EXERCISE GOAL
Reproduce word for word the stretch of text from the line containing "Clínica Planas Barcelona" through the line containing "BLOG CLÍNICA PLANAS".

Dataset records
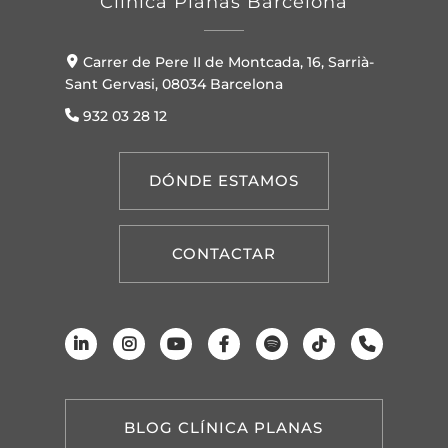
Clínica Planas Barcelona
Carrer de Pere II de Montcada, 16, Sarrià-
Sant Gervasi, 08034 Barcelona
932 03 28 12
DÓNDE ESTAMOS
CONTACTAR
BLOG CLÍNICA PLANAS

---

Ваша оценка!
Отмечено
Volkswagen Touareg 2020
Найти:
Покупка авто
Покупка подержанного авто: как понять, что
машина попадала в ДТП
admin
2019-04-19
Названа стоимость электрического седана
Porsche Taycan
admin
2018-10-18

EXERCISE OUTPUT
Clínica Planas Barcelona
Carrer de Pere II de Montcada, 16, Sarrià-
Sant Gervasi, 08034 Barcelona
932 03 28 12
DÓNDE ESTAMOS
CONTACTAR
BLOG CLÍNICA PLANAS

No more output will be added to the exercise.